With the death penalty phase of the case now in limbo, the judge has set a hearing for July 29 to determine how to restore Jenkins' competency.

Five psychiatrists believe Jenkins has major mental illness and two doctors believe he's been faking it since was 8-years-old.

"We were a little surprised but we will assess the opinion from the judge and go forward,” Deputy Douglas County Attorney Brenda Beadle said. "It really doesn't matter if there is a mental illness or not because you can be mentally ill and be competent so there are certain factors that the Supreme Court has laid out to determine competency."

"This is about competency so what other doctors say about what he was doing when he was 8 or what he was doing last February isn't relative to how his state of mind is or whether he understands the proceedings, that is competency," Beadle added.

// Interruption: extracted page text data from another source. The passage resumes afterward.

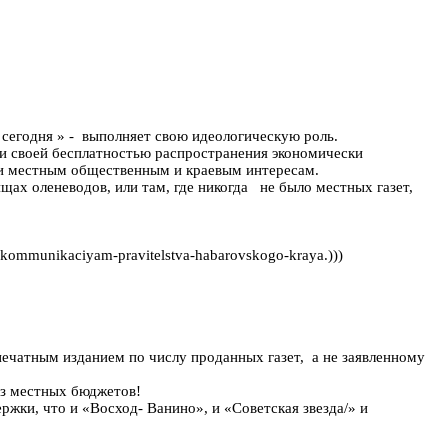
 сегодня » - выполняет свою идеологическую роль.
ы и своей бесплатностью распространения экономически
 и местным общественным и краевым интересам.
ах оленеводов, или там, где никогда не было местных газет,
ommunikaciyam-pravitelstva-habarovskogo-kraya.)))
ечатным изданием по числу проданных газет, а не заявленному
из местных бюджетов!
жки, что и «Восход- Ванино», и «Советская звезда/» и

One of the five, Dr. Bruce Gutnik, told the court that Jenkins' competency could be restored with the right treatment and medications for his mental illness.

It's unclear where Jenkins will be treated. It's common practice for that to take place at the Lincoln Regional Center but the Lincoln Regional Center has said Jenkins is too dangerous for its facility.

The judge’s competency ruling on Friday follows a hearing last week in which Jenkins' attorneys tried to convince a judge that things have changed and that Jenkins, who has already been found guilty, shouldn't be punished yet. That hearing went on for six hours.

Jenkins was convicted of killing Juan Uribe-Pena, Jorge Cajiga-Ruiz, Curtis Bradford, and Andrea Kruger. They were all murdered in a 10-day killing spree shortly after Jenkins had been released from prison.

Jenkins' mental state has been called into question since the start. It has been the subject of review at various stages of the case against him.

Jenkins eventually entered No Contest pleas to the charges against him. The case was set to go to a three-judge panel to decide punishment and the punishment included the possibility of the death penalty. That phase of the case is what is now on hold pending the hearing set for July 29th.